From 5f674230e5c4e6487b92236e4cc3bb28858333b1 Mon Sep 17 00:00:00 2001
From: filifa <filifa.breath652@8alias.com>
Date: Sat, 19 Jul 2025 21:08:12 -0400
Subject: [PATCH] simplify sieving method

---
 notebooks/problem0021.ipynb | 14 ++++----------
 1 file changed, 4 insertions(+), 10 deletions(-)

diff --git a/notebooks/problem0021.ipynb b/notebooks/problem0021.ipynb
index e87c765..1ab28b6 100644
--- a/notebooks/problem0021.ipynb
+++ b/notebooks/problem0021.ipynb
@@ -68,7 +68,7 @@
     "Therefore, if you have the number's factorization (see [problem 3](https://projecteuler.net/problem=3)), you can use it to compute the sum of its divisors.\n",
     "\n",
     "## Sieving the sums of divisors\n",
-    "Since we need all the sums of divisors up to 10000, instead of factoring each number individually, we could sieve the values of $\\sigma$. This is possible because the sum of divisors function is multiplicative."

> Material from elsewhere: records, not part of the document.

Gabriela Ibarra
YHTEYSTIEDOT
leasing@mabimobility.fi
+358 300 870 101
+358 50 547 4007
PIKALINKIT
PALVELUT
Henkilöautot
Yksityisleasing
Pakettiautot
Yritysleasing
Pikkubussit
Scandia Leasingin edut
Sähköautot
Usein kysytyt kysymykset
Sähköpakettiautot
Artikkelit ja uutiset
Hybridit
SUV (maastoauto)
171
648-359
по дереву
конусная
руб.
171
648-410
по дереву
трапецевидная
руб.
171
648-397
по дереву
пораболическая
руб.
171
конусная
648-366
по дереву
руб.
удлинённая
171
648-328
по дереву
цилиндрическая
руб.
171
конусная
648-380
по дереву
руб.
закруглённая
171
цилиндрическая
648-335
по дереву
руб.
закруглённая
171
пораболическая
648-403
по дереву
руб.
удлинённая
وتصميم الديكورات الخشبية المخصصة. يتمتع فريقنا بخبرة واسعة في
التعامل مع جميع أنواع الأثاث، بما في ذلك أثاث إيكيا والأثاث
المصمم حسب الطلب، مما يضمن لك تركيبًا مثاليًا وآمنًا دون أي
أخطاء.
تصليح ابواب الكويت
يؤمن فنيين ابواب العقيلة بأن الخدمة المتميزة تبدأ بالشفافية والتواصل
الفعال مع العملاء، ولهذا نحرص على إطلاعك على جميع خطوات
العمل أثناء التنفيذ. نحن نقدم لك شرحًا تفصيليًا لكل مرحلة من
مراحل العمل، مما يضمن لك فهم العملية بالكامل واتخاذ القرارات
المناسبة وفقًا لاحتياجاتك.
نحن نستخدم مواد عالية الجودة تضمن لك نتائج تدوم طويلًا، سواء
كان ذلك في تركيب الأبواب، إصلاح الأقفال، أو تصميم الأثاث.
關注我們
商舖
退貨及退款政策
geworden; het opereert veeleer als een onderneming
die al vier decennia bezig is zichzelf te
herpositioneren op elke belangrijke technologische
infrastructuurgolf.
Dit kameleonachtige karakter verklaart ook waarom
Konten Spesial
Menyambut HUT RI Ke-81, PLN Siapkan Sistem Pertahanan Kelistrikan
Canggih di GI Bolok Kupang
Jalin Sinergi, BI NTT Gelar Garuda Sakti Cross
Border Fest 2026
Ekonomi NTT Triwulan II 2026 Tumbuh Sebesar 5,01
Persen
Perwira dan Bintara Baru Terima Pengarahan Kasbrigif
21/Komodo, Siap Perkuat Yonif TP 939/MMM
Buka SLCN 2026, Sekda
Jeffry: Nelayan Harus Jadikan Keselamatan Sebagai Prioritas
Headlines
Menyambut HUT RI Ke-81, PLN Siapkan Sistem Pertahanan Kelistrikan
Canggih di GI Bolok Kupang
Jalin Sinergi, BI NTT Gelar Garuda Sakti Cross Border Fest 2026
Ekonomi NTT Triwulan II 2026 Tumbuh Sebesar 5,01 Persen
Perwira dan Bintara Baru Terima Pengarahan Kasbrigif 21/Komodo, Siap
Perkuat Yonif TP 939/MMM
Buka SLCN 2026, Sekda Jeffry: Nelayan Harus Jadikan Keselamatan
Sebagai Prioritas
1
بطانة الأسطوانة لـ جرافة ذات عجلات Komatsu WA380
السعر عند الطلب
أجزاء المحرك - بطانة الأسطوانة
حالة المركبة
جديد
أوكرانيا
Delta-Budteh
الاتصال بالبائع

+    "Since we need all the sums of divisors up to 10000, instead of factoring each number individually, we could sieve the values of $\\sigma$."
    ]
   },
   {
@@ -82,18 +82,12 @@
     "    dsum = [1 for _ in range(0, limit)]\n",
     "    \n",
     "    for n in range(0, limit):\n",
-    "        if n == 0 or n == 1 or dsum[n] != 1:\n",
+    "        if n == 0 or n == 1:\n",
     "            yield dsum[n]\n",
     "            continue\n",
     "            \n",
-    "        m = 1\n",
-    "        while m * n < limit:\n",
-    "            dsum[m*n] = dsum[m] + m*n\n",
-    "            for k in range(2 * m * n, limit, m * n):\n",
-    "                if k % (m*n^2) != 0:\n",
-    "                    dsum[k] *= dsum[m*n]\n",
-    "                    \n",
-    "            m *= n\n",
+    "        for k in range(n, limit, n):\n",
+    "            dsum[k] += n\n",
     "        \n",
     "        yield dsum[n]"
    ]